We still have two shelves of Eric Carle’s hardcover books ready to read, if anyone feels like “Daddy, please take the moon for me” or “The Grumpy Ladybug”.

My first baby is now 19 and still loves children’s books. He doesn’t remember the time he met Carle, who died last weekend at the age of 91. It was 2003 and he was both a little cranky himself, as we waited in a long line at the San Marino Toy and Book Shoppe to meet our favorite author and illustrator.

By the time we were able to say hello, my little child was asleep. We have our copy of “Panda Bear, Panda Bear, What Do You See?” signed and took pictures anyway. (He was the firstborn. Of course, every minute of his young life has been documented.)

When his little brother was born, our Eric Carle library had grown. Now I had two little ones laughing as I quickly read this part of “The Very Hungry Caterpillar”.

“On Saturday he ate a piece of chocolate cake, an ice cream cone, a pickle, a slice of Swiss cheese, a slice of salami, a lollipop, a piece of cherry pie, a sausage, a cupcake and a slice of watermelon ”, comic break. “That night he had a stomach ache. Chuckle with laughter.

Eric Carle’s books with his collage art stayed fresh and beautiful, even as my babies turned into first graders, then fifth, then in an instant, taller than me.
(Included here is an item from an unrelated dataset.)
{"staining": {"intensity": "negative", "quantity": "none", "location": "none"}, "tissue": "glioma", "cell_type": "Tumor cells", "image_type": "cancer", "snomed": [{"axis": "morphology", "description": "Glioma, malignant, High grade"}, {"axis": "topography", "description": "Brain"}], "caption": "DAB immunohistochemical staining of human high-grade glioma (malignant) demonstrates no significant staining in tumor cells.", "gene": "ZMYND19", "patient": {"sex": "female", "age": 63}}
His books stay on the shelves because, as EB White said, “Real life is just a type of life, there is also the life of the imagination.”

We all still remember the closeness of reading together, and as my son once said, “feeling warm inside,” the connection. I like to think that even my teenagers can believe that a caterpillar can eat through a cupcake, or that a little girl can jump and dance with the moon. At home, where we like to say we can never have enough shelving, we will always be grateful to Eric Carle and the beauty he has created for generations.
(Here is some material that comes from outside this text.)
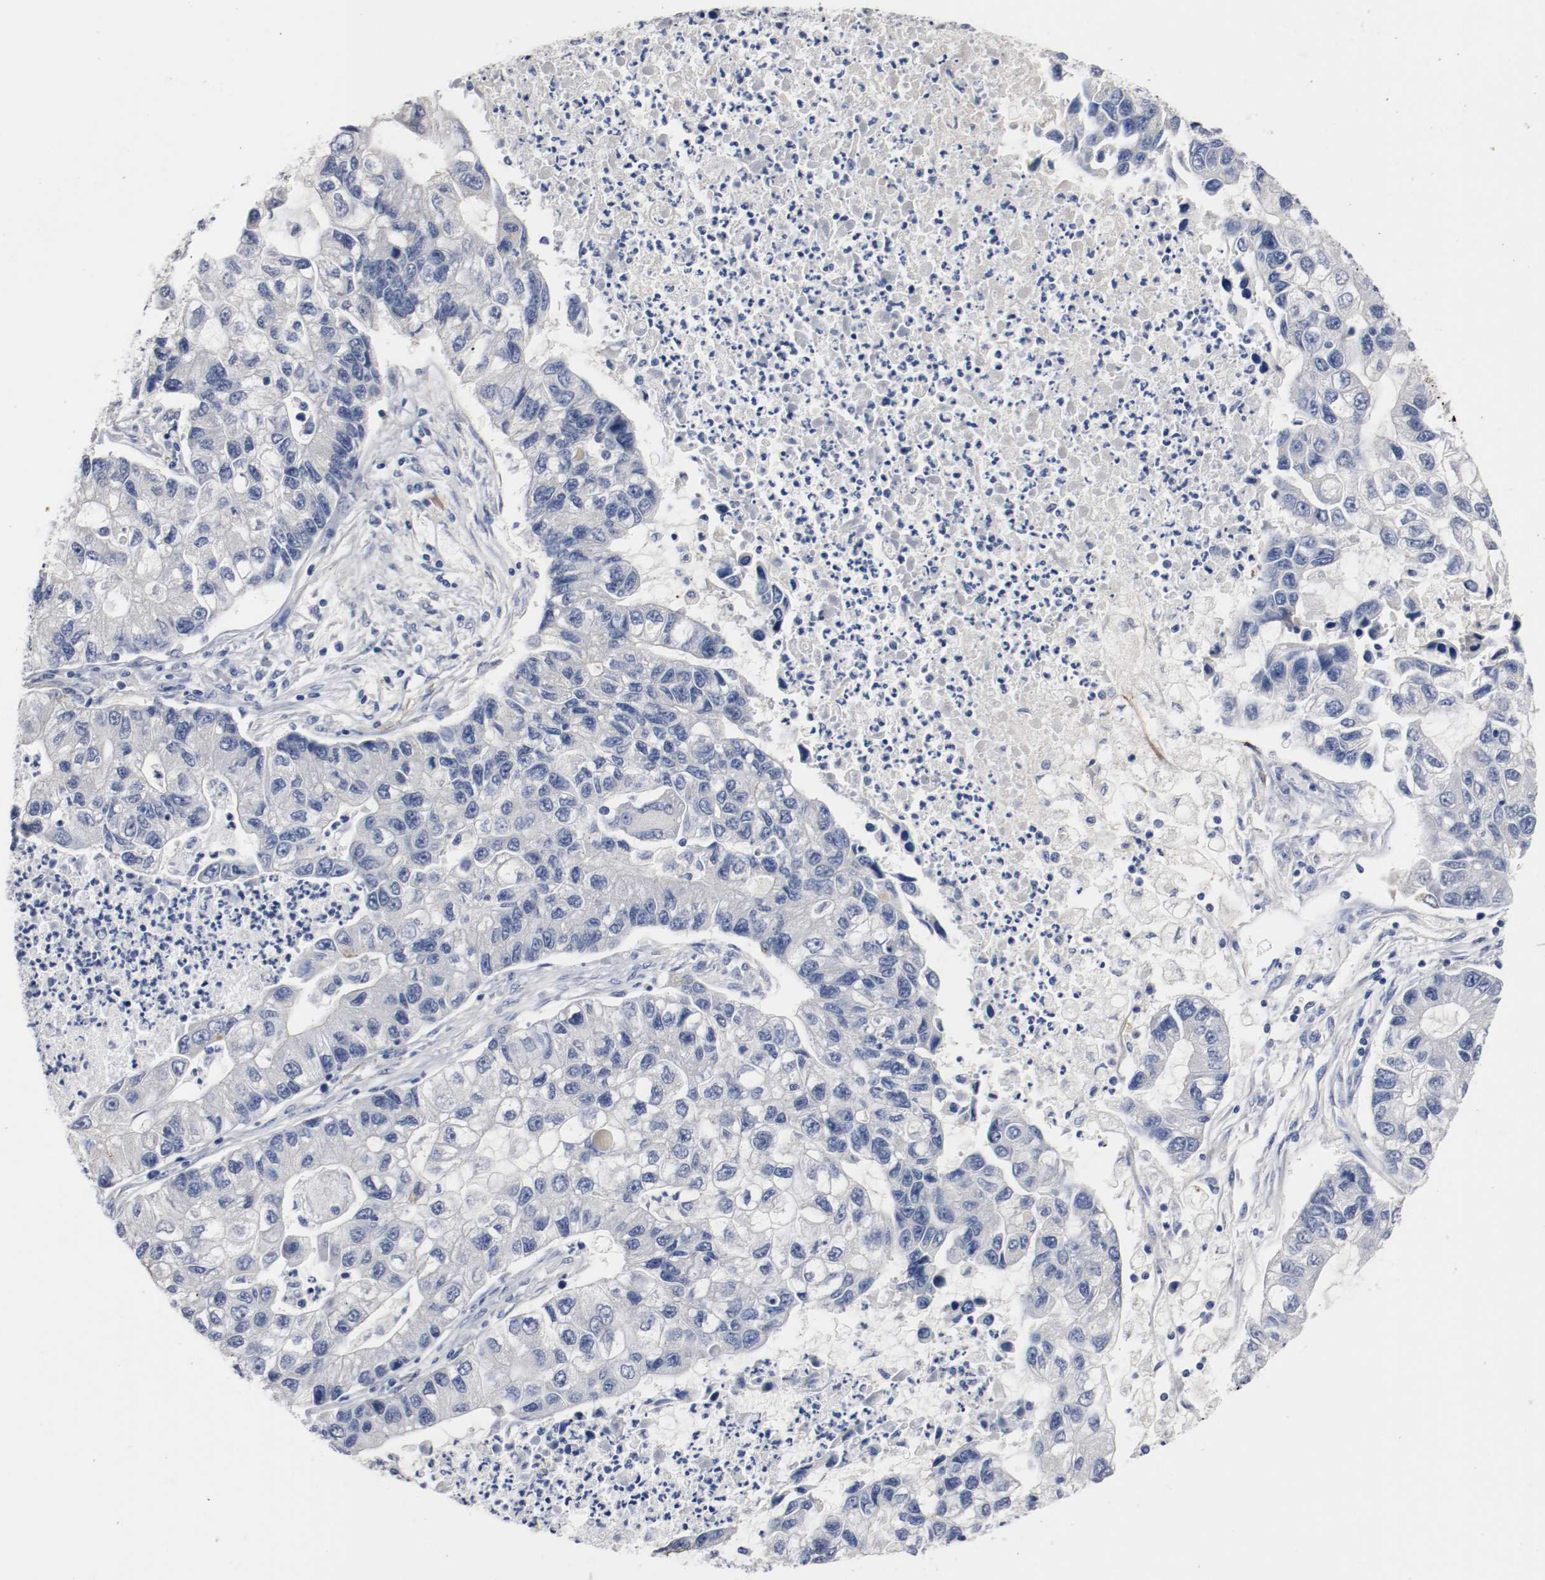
{"staining": {"intensity": "negative", "quantity": "none", "location": "none"}, "tissue": "lung cancer", "cell_type": "Tumor cells", "image_type": "cancer", "snomed": [{"axis": "morphology", "description": "Adenocarcinoma, NOS"}, {"axis": "topography", "description": "Lung"}], "caption": "Human lung adenocarcinoma stained for a protein using immunohistochemistry demonstrates no positivity in tumor cells.", "gene": "TNC", "patient": {"sex": "female", "age": 51}}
So even if not treated as often as before, Carle’s works will retain their place of honor in our home, alongside “The Velveteen Rabbit” by Margery Williams, “When You Were Small” by Sara O ‘Leary and’ The Giving Tree ‘by Shel Silverstein.

The Eric Carle Museum of Picture Book Art in Massachusetts published this tribute to its co-founder: “In the light of the moon, holding a lucky star, a rainbow painter now walks the night sky . “

Children of books – of all ages – thank you Eric Carle.